The debtors then filed this adversary proceeding against the United States of America for a determination of the dischargeability of the income tax liability for the year 1983. It is the debtors' position that the tax liability is dischargeable under § 523(a)(1)(B)(ii). In response, the United States has filed a motion for summary judgment contending that the tax liability is not dischargeable pursuant to Bankruptcy Code § 523(a)(1)(A) and § 507(a)(7)(A)(i). Since the issue in this case is of a legal nature as opposed to a factual dispute, the Court finds summary judgment appropriate. Matsushita Electrical Industrial Co., Ltd. v. Zenith Radio Corp., 475 U.S. 574, 106 S.Ct. 1348, 89 L.Ed.2d 538 (1986); Celotex Corp. v. Catrett, 477 U.S. 317, 106 S.Ct. 2548, 91 L.Ed.2d 265 (1986) and Anderson v. Liberty Lobby, Inc., 477 U.S. 242, 106 S.Ct. 2505, 91 L.Ed.2d 202 (1986).

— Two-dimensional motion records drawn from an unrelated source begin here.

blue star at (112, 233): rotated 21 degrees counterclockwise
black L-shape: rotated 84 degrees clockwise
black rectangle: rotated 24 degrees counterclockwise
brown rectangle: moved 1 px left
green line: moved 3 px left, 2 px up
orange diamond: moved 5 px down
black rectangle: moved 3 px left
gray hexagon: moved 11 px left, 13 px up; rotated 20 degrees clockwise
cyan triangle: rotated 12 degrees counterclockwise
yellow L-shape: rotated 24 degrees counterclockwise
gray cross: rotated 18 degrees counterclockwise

The nondischargeability of certain debts is set forth under 11 U.S.C. § 523. That section provides in pertinent part that:

(a) A discharge under § 727, 1141, 1228(a), 1228(b), or 1320(b) of this title does not discharge an individual debtor from any debt —
(1) for a tax . . .
(A) of the kind and for the period specified in § 507(a)(2) or 507(a)(7) of this title, whether or not a claim for such tax was filed or allowed;
(B) with respect to which a return, if required
(i) was not filed; or
(ii) was filed after the date on which such return was last due, under applicable law or under any extension, and after two years before the date of the filing of the petition; or
(C) with respect to which the debtor made a fraudulent return or willfully attempted in any manner to evade or defeat such tax;

11 U.S.C. § 523(a)(1). Thus, if a tax liability is of a type described above, either under subsection (A), (B), or (C), it is nondischargeable.

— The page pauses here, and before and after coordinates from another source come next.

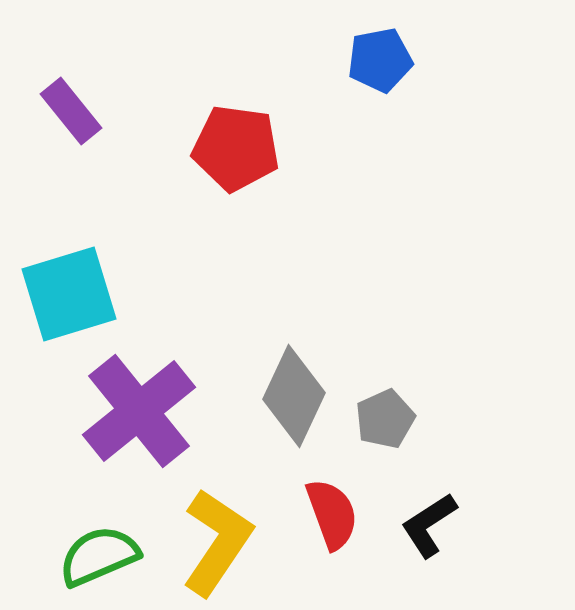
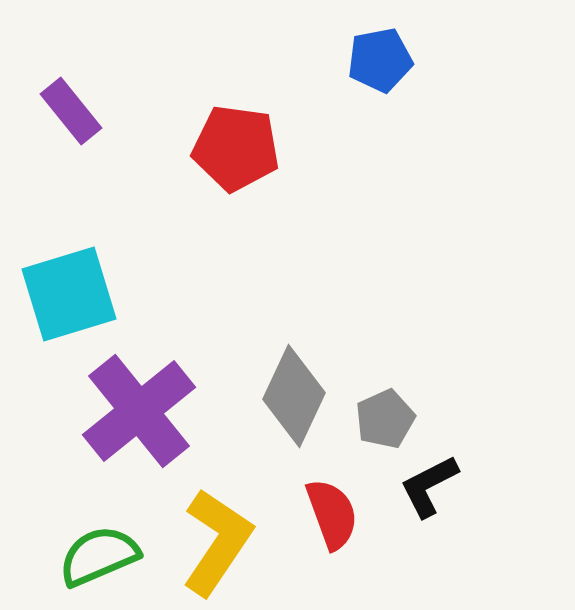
black L-shape: moved 39 px up; rotated 6 degrees clockwise
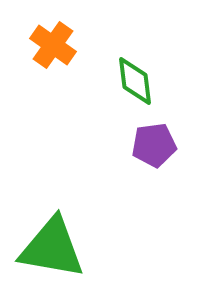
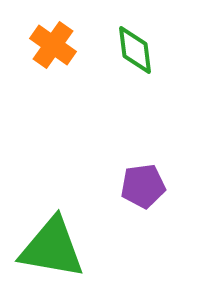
green diamond: moved 31 px up
purple pentagon: moved 11 px left, 41 px down
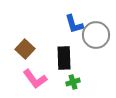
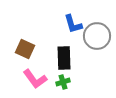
blue L-shape: moved 1 px left
gray circle: moved 1 px right, 1 px down
brown square: rotated 18 degrees counterclockwise
green cross: moved 10 px left
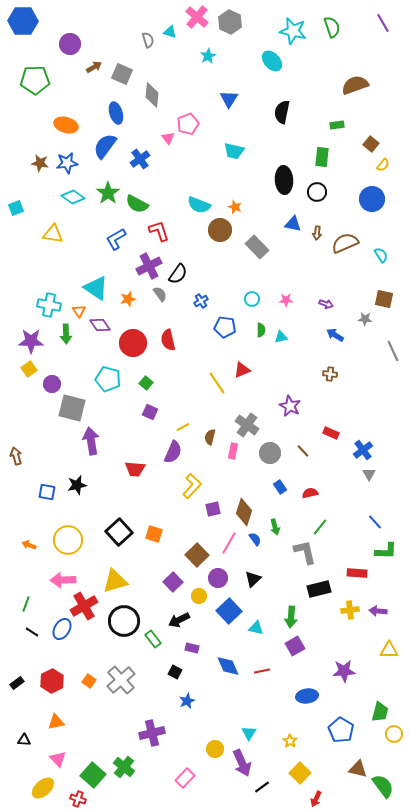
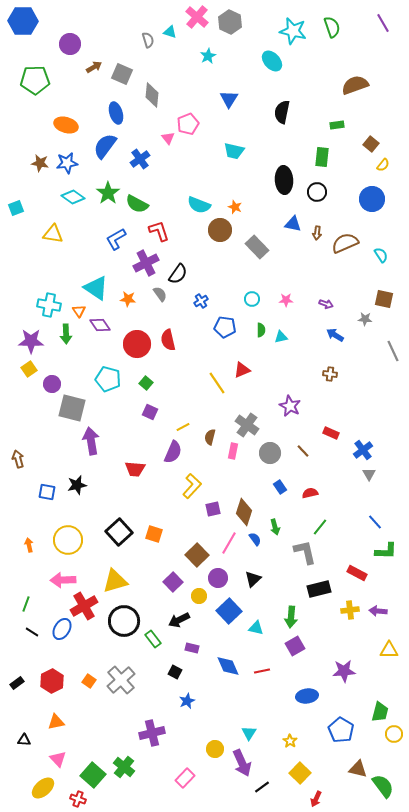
purple cross at (149, 266): moved 3 px left, 3 px up
orange star at (128, 299): rotated 21 degrees clockwise
red circle at (133, 343): moved 4 px right, 1 px down
brown arrow at (16, 456): moved 2 px right, 3 px down
orange arrow at (29, 545): rotated 56 degrees clockwise
red rectangle at (357, 573): rotated 24 degrees clockwise
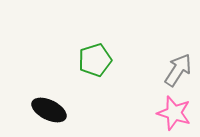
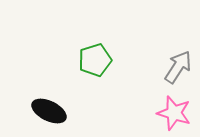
gray arrow: moved 3 px up
black ellipse: moved 1 px down
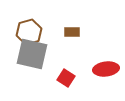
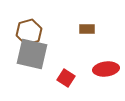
brown rectangle: moved 15 px right, 3 px up
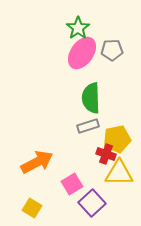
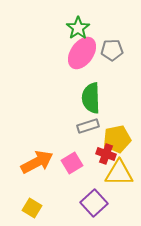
pink square: moved 21 px up
purple square: moved 2 px right
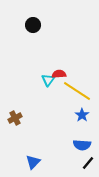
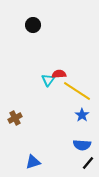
blue triangle: rotated 28 degrees clockwise
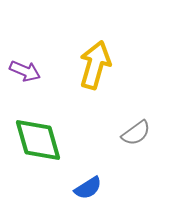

*245 The plaintiffs would have this Court believe that since this tax liability does not fall within the exception to discharge provision under § 523(a)(1)(B)(ii), then the liability is discharged. This Court is in full agreement that Smiths' tax return was not filed "after the date on which such return was last due, under applicable law or any extensions, and after two years before the date of the filing of the petition." § 523(a)(1)(B)(ii). However, the test to determine nondischargeability of a tax liability under § 523(a)(1) does not end here. Subsections (A) and (C) of § 523(a)(1) must also be considered since, as the plaintiffs so aptly point out to the Court, the use of the word "or" in the statute indicates alternatives and requires that they be treated separately, citing Azure v. Morton, 514 F.2d 897, 900 (9th Cir.1975). Since the tax liability does not fall under Subsection (B) and Subsection (C) is inapplicable since there are no allegations of fraud, the Court must examine § 523(a)(1)(A).

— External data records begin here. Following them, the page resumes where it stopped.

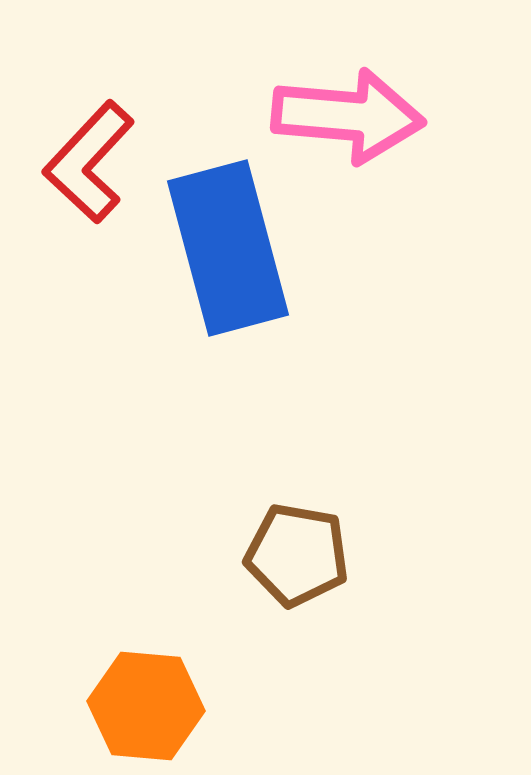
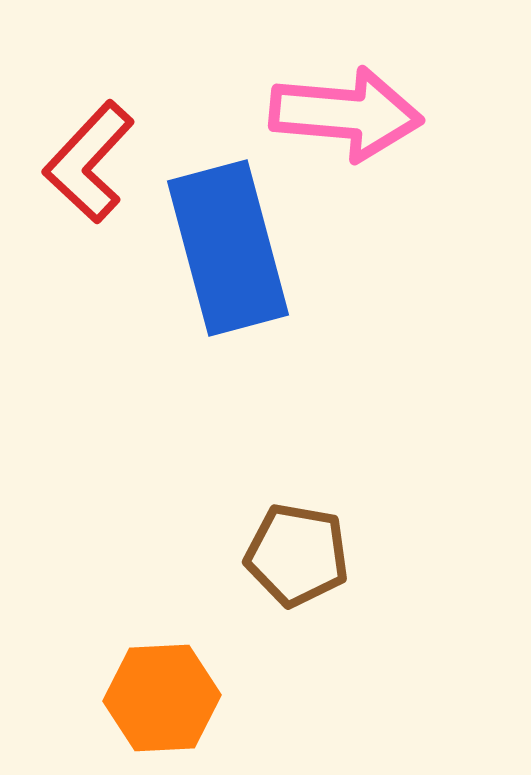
pink arrow: moved 2 px left, 2 px up
orange hexagon: moved 16 px right, 8 px up; rotated 8 degrees counterclockwise
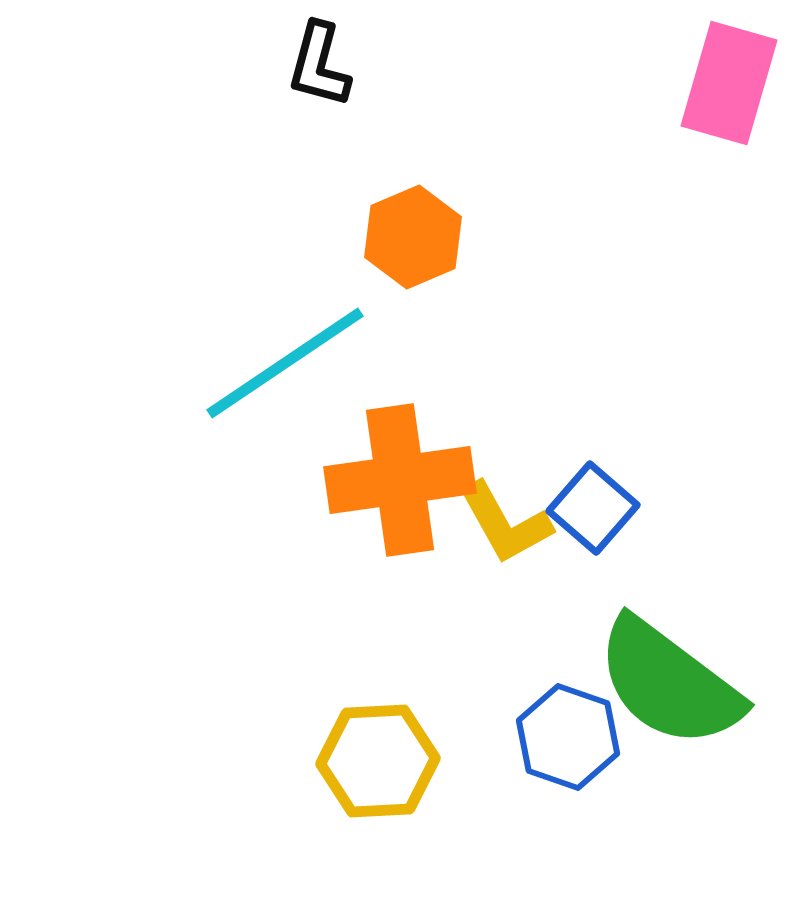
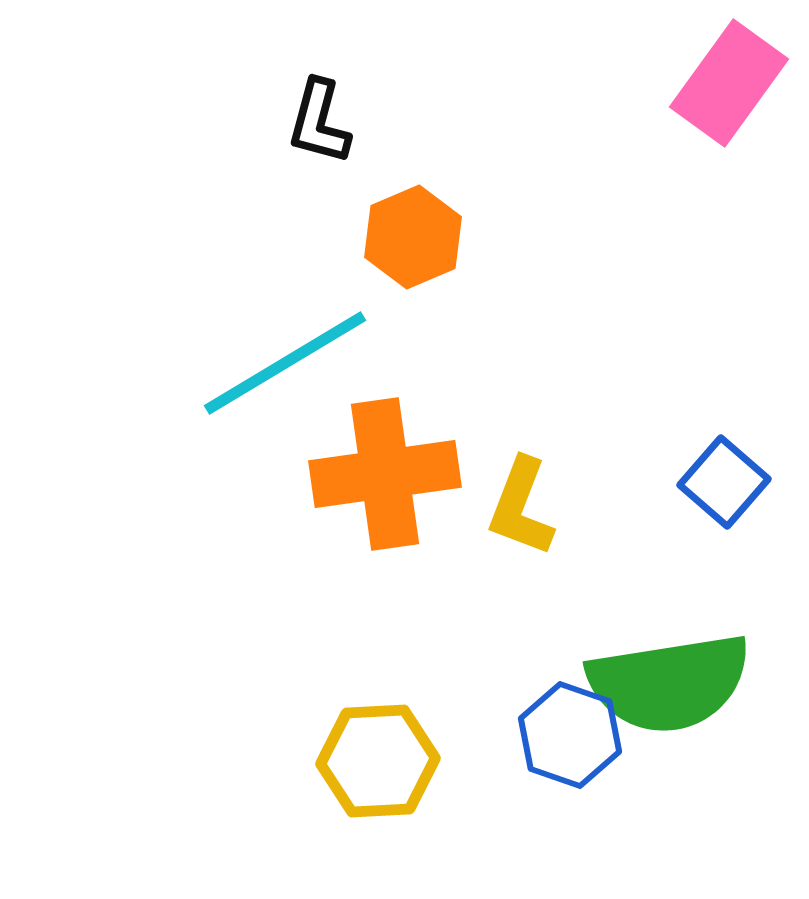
black L-shape: moved 57 px down
pink rectangle: rotated 20 degrees clockwise
cyan line: rotated 3 degrees clockwise
orange cross: moved 15 px left, 6 px up
blue square: moved 131 px right, 26 px up
yellow L-shape: moved 16 px right, 16 px up; rotated 50 degrees clockwise
green semicircle: rotated 46 degrees counterclockwise
blue hexagon: moved 2 px right, 2 px up
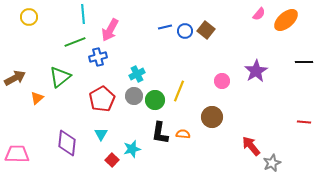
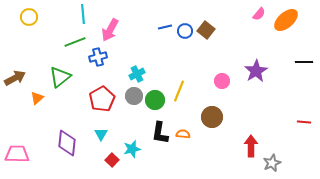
red arrow: rotated 40 degrees clockwise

Subsection (A) makes nondischargeable any debt that is given priority treatment under § 507(a)(2) or § 507(a)(7). The applicable provision in this case is § 507(a)(7)(A)(i), which establishes a priority for allowed unsecured claims of governmental units, only to the extent that such claims are for:

(a) A tax on or measured by income or gross receipts . . .
(i) for a taxable year ending on or before the filing of the petition for which a return, if required, is last due, including extensions, after three years before the date of the filing of the petition; . . .

11 U.S.C. § 507(a)(7)(A)(i). In this case, the tax liability falls under the exception to dischargeability under Subsection (A) of § 523(a)(1) since the bankruptcy petition was filed within three years of the date when the tax return for 1983 should have been filed. Accordingly, since § 507(a)(7)(A)(i) establishes a priority for this tax liability, the claim is nondischargeable pursuant to § 523(a)(1)(A).

This Memorandum-Opinion constitutes findings of fact and conclusions of law.

An order consistent herewith will be entered this day.